Group quarters population. Population in households is estimated by multiplying the number of households times the PPH. Population in households accounted for 97.3 percent of total population in the United States in 1990 (97.6 percent in Florida). To obtain an estimate of total population, persons living in group quarters or without traditional housing must also be estimated. We do this in three steps. The first is to collect group quarters data from prisons, colleges, military bases, and long-term health care facilities, for the same date as in the most recent census. The second step is to subtract these numbers from the total non-household population counted in that census, and then to form a ratio of the residual to population in households; we call this ratio the GQ multiplier. In the third step, the current group quarters population is estimated by applying the GQ multiplier to the current estimate of the household population, and adding a direct count of the current number of persons residing in prisons, college dormitories, military barracks, and long-term health care facilities.[7]

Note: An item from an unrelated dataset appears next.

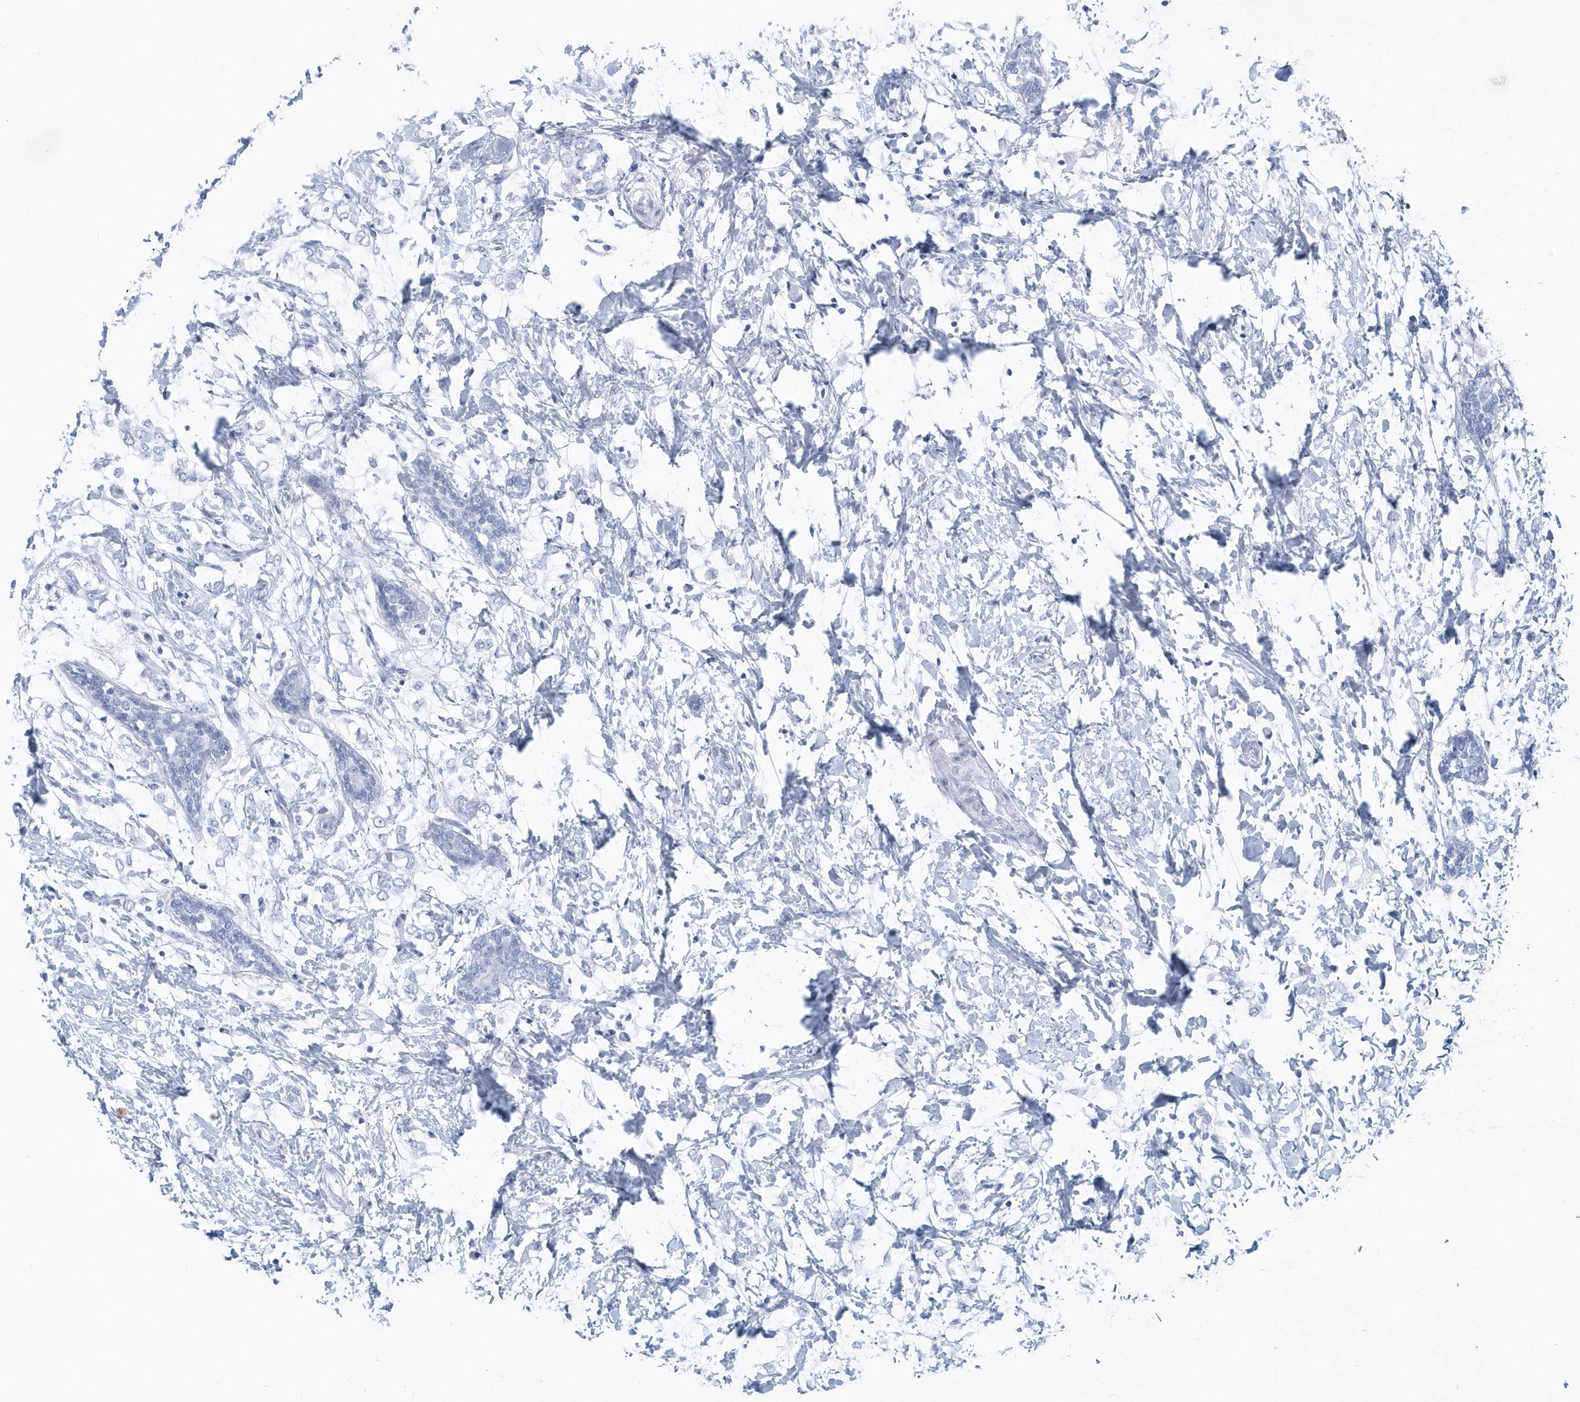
{"staining": {"intensity": "negative", "quantity": "none", "location": "none"}, "tissue": "breast cancer", "cell_type": "Tumor cells", "image_type": "cancer", "snomed": [{"axis": "morphology", "description": "Normal tissue, NOS"}, {"axis": "morphology", "description": "Lobular carcinoma"}, {"axis": "topography", "description": "Breast"}], "caption": "IHC histopathology image of human breast cancer (lobular carcinoma) stained for a protein (brown), which demonstrates no positivity in tumor cells.", "gene": "PTPRO", "patient": {"sex": "female", "age": 47}}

Evaluating Accuracy and Bias
The obvious question to ask of any estimation methodology is "How accurate are the estimates?" We provide an answer to this question by comparing April 1, 1990 population estimates with April 1, 1990 census counts for counties and subcounty areas in Florida. This comparison doesn't provide a perfect measure of accuracy and bias, because census counts themselves are subject to error. Differences between estimates and census counts may therefore reflect errors in the decennial census as well as errors in the estimates. The decennial census is believed to be quite accurate for most places, however, and provides a widely used standard for evaluating population estimates. We refer to differences between estimates and census counts as estimation errors, but the reader is cautioned that they may have been caused by enumeration error as well as by estimation error.
Five measures of accuracy and bias are used. Mean absolute percent error (MAPE) is the average error when the direction of error is ignored. The proportion of errors less than 5 percent and greater than 10 percent indicates the frequency of relatively small and of large errors, respectively. These are measures of accuracy, or how close estimates were to census counts, regardless of whether the estimates were high or low. Mean algebraic percent error (MALPE) is the average error when the direction of error is included. This is a measure of bias: a positive error indicates a tendency to overestimate, a negative error indicates a tendency to underestimate. Since a few extreme errors in one direction can change the sign of MALPE, the proportion of estimates that were above the census count (%POS) is used as another measure of bias.